-- Problems to work on --
A. Which packages does the R mapping lesson load with library()?
B. Copy the R mapping lesson word for word, starting at "head(world$names)" and ending at "is big enough.".

Home Page - http://dmcglinn.github.io/quant_methods/ GitHub Repo - https://github.com/dmcglinn/quant_methods ### Source Code Link https://raw.githubusercontent.com/dmcglinn/quant_methods/gh-pages/lessons/shapefiles_and_rasters.R
This lesson covers how to map and work with geospatial data in R. First let’s load the relevant libraries
# install.packages(c("maps","sf", "raster", "ggplot2", "leaflet"))
library(maps) # convenient pkg for maps of the world, state, and county
library(sf) # spatial features package that is helpful working with polygons
## Linking to GEOS 3.10.2, GDAL 3.4.1, PROJ 8.2.1; sf_use_s2() is TRUE
library(raster) # raster data class for working with grid data
## Loading required package: sp
library(ggplot2) # has some mapping functions (geom_sf)
library(leaflet) # for interactive maps
First, make some maps. The “maps” package has databases=“world”,“usa”,“state”, or “county”. (There are also a few for foreign countries like France and Italy.) In each database, you can plot any region or group of regions.
world <- map(database="world")
names(world)
## [1] "x" "y" "range" "names"
head(world$names)
## [1] "Aruba" "Afghanistan" "Angola" "Angola:Cabinda"
## [5] "Anguilla" "Albania"
Names in world database can all be plot as a region. For example:
map(database="world", regions=c("Cambodia", "Thailand", "Vietnam", "Laos"))
map(database="state", regions=c("virginia", "north carolina", "south carolina"))
You can add cities using map.cities()
function. Note: if
the map is getting cropped on the edges close and clear the plotting
window using dev.off()
then manually widen the plotting
window and try the map()
function again - it should not
crop the map if the window is big enough.
Let’s look at a county map:
nc_county <- map(database="county",regions="north carolina")
head(nc_county$names)
## [1] "north carolina,alamance" "north carolina,alexander"
## [3] "north carolina,alleghany" "north carolina,anson"
## [5] "north carolina,ashe" "north carolina,avery"
triangle <- map(database="county",
regions=c("north carolina,orange","north carolina,wake","north carolina,durham"),
fill=T, plot=F)

(Box coordinate listings)

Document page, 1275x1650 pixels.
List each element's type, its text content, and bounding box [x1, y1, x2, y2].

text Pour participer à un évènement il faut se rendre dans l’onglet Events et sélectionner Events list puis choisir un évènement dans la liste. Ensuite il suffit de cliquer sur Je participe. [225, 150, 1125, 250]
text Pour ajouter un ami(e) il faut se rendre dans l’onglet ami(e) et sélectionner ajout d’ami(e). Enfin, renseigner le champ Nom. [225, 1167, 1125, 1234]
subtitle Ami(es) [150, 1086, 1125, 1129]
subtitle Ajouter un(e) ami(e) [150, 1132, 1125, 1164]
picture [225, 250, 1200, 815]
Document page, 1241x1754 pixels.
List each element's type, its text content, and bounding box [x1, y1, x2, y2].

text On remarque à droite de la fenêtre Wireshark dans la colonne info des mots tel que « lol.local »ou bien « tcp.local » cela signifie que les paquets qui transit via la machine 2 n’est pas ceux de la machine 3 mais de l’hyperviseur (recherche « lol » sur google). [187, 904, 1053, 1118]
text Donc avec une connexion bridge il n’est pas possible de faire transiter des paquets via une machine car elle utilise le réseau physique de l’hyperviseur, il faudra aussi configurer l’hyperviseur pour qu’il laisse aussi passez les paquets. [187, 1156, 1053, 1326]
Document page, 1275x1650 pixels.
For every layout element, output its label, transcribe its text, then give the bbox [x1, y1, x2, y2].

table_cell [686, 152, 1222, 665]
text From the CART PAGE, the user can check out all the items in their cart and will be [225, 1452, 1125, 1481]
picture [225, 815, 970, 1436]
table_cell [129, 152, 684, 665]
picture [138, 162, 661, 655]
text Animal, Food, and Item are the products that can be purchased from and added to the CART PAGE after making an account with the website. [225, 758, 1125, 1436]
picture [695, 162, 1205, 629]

-- Response list --
A. maps, sf, raster, ggplot2, leaflet

B.
head(world$names)
## [1] "Aruba" "Afghanistan" "Angola" "Angola:Cabinda"
## [5] "Anguilla" "Albania"
Names in world database can all be plot as a region. For example:
map(database="world", regions=c("Cambodia", "Thailand", "Vietnam", "Laos"))
map(database="state", regions=c("virginia", "north carolina", "south carolina"))
You can add cities using map.cities()
function. Note: if
the map is getting cropped on the edges close and clear the plotting
window using dev.off()
then manually widen the plotting
window and try the map()
function again - it should not
crop the map if the window is big enough.